#### [EXERCISE GOAL]
Below is a listing from which only part is wanted; return exactly the lines from the one with "611 361 5.40" up to and including the one with "263 289 79.25".

#### [RECORD EXTRACTS]
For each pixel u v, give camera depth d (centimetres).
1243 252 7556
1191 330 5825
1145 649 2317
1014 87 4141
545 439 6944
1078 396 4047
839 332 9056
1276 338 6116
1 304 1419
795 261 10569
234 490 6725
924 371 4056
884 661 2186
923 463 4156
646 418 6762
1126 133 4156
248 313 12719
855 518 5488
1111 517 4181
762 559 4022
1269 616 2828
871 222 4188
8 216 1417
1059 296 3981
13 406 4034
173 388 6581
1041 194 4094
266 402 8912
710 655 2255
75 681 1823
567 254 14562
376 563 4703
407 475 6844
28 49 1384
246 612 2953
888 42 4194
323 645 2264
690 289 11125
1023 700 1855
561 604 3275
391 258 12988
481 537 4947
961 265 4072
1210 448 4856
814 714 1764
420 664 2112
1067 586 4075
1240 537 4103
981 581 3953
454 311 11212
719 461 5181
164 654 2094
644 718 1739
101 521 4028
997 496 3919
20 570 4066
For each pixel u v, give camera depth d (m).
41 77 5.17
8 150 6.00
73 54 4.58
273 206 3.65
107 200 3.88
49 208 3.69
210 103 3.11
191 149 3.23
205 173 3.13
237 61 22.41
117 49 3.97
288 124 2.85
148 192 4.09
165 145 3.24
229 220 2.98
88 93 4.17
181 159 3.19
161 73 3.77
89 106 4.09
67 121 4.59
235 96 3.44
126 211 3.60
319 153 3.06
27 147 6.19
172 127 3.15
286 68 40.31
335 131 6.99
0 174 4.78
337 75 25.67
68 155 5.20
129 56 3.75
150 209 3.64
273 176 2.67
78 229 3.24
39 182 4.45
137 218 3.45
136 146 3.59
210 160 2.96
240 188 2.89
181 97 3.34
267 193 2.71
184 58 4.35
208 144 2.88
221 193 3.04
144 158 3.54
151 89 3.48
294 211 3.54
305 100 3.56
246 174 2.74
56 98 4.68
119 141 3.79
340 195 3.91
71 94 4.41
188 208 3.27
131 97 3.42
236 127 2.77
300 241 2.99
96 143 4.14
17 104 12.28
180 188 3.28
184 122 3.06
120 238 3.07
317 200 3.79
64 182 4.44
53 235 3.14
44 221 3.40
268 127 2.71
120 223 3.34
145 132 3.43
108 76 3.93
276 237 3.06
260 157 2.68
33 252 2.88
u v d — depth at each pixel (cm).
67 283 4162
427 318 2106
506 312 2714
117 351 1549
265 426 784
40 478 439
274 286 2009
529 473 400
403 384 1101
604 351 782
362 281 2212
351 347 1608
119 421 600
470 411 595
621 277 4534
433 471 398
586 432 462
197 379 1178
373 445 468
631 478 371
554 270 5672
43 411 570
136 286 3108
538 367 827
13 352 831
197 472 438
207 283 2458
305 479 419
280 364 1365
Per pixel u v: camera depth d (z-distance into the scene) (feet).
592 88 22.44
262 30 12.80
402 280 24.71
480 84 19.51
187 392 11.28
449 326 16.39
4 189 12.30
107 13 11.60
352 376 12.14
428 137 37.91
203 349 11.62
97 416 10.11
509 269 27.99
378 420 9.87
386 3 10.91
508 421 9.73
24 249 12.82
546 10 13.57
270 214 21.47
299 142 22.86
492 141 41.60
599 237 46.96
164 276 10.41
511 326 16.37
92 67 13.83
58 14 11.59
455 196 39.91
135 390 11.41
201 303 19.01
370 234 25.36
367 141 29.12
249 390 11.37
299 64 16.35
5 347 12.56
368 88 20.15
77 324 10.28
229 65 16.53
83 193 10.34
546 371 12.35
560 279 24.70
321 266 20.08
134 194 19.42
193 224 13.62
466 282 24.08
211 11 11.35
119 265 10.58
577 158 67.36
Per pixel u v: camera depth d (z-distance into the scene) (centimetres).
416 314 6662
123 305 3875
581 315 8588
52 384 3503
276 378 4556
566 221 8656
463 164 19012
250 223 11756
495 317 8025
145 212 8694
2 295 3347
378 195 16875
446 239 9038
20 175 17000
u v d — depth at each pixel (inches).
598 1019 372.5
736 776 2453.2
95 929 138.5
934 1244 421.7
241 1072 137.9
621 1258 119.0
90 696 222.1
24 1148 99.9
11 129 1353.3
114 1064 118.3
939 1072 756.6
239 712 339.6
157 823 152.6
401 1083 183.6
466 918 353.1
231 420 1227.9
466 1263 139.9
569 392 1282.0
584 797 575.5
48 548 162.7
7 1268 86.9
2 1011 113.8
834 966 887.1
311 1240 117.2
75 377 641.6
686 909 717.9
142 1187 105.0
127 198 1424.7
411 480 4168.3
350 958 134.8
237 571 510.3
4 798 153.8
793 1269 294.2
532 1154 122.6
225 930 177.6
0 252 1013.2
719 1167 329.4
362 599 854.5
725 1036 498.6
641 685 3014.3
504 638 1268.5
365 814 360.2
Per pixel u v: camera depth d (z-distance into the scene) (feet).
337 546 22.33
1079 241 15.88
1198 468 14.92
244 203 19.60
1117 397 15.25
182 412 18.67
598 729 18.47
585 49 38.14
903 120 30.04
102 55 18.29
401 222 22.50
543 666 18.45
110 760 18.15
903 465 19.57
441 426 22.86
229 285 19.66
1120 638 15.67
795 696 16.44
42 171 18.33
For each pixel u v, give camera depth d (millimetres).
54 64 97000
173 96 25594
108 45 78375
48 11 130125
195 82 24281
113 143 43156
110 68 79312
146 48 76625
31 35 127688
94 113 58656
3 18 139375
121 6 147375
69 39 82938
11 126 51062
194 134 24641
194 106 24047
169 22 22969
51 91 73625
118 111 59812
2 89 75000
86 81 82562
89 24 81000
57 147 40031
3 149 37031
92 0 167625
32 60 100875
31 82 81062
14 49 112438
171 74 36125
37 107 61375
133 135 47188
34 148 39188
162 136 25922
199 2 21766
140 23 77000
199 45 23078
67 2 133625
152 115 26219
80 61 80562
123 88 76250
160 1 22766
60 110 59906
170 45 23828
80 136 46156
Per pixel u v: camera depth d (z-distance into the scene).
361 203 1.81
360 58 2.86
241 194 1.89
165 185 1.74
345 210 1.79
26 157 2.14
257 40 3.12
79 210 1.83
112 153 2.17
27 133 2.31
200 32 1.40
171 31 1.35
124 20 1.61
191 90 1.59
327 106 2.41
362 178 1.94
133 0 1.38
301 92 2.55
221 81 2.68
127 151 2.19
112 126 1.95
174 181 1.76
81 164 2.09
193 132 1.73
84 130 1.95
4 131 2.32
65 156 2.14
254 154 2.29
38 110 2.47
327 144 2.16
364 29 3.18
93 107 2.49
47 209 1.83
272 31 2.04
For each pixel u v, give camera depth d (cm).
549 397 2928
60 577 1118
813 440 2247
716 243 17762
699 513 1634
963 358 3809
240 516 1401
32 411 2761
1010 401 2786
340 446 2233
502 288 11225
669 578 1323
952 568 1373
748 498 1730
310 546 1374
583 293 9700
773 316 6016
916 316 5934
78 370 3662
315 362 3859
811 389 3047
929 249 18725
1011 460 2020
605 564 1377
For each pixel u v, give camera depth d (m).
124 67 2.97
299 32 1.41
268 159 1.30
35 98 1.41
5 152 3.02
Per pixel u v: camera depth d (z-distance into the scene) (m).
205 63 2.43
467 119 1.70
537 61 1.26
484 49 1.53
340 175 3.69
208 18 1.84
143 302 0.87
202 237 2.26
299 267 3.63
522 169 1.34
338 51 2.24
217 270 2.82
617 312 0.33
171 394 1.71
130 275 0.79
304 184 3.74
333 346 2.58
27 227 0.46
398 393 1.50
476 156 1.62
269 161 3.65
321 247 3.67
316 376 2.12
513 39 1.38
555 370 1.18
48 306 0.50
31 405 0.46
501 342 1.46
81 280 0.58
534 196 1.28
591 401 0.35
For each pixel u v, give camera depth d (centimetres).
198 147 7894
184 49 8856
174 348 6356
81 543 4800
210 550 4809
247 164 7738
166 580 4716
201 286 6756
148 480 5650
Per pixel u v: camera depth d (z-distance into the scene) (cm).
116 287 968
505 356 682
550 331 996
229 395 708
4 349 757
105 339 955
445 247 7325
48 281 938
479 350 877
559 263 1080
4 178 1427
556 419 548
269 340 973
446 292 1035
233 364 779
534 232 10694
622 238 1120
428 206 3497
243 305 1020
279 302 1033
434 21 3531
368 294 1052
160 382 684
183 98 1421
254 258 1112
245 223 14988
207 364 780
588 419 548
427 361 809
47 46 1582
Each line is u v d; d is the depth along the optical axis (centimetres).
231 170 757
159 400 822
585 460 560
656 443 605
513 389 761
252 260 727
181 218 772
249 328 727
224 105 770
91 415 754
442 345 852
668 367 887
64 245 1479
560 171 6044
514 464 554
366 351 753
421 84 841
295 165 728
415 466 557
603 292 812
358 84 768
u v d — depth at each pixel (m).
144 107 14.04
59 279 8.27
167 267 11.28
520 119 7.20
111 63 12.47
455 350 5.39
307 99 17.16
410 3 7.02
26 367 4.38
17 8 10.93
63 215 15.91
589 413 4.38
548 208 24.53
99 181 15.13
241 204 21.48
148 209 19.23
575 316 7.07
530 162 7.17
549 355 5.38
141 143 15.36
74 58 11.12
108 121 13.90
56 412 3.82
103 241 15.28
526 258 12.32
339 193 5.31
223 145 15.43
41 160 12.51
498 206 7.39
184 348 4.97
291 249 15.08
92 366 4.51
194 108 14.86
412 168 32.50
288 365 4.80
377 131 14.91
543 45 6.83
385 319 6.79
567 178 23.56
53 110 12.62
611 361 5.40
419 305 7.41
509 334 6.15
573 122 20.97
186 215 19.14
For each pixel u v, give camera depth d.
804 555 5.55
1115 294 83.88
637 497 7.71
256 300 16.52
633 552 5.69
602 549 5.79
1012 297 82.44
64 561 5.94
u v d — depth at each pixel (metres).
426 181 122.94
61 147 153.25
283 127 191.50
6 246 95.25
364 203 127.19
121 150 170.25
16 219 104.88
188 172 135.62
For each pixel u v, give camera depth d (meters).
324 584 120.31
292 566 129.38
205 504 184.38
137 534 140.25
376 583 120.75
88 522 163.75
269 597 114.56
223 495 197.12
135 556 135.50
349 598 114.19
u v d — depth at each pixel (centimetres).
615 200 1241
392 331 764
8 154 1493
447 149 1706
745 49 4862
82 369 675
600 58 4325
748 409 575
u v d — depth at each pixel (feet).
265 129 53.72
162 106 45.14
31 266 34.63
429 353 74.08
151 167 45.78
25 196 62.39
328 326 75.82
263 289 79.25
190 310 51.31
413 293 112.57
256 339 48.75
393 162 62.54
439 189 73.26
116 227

#### [ANSWER]
611 361 5.40
419 305 7.41
509 334 6.15
573 122 20.97
186 215 19.14
For each pixel u v, give camera depth d.
804 555 5.55
1115 294 83.88
637 497 7.71
256 300 16.52
633 552 5.69
602 549 5.79
1012 297 82.44
64 561 5.94
u v d — depth at each pixel (metres).
426 181 122.94
61 147 153.25
283 127 191.50
6 246 95.25
364 203 127.19
121 150 170.25
16 219 104.88
188 172 135.62
For each pixel u v, give camera depth d (meters).
324 584 120.31
292 566 129.38
205 504 184.38
137 534 140.25
376 583 120.75
88 522 163.75
269 597 114.56
223 495 197.12
135 556 135.50
349 598 114.19
u v d — depth at each pixel (centimetres).
615 200 1241
392 331 764
8 154 1493
447 149 1706
745 49 4862
82 369 675
600 58 4325
748 409 575
u v d — depth at each pixel (feet).
265 129 53.72
162 106 45.14
31 266 34.63
429 353 74.08
151 167 45.78
25 196 62.39
328 326 75.82
263 289 79.25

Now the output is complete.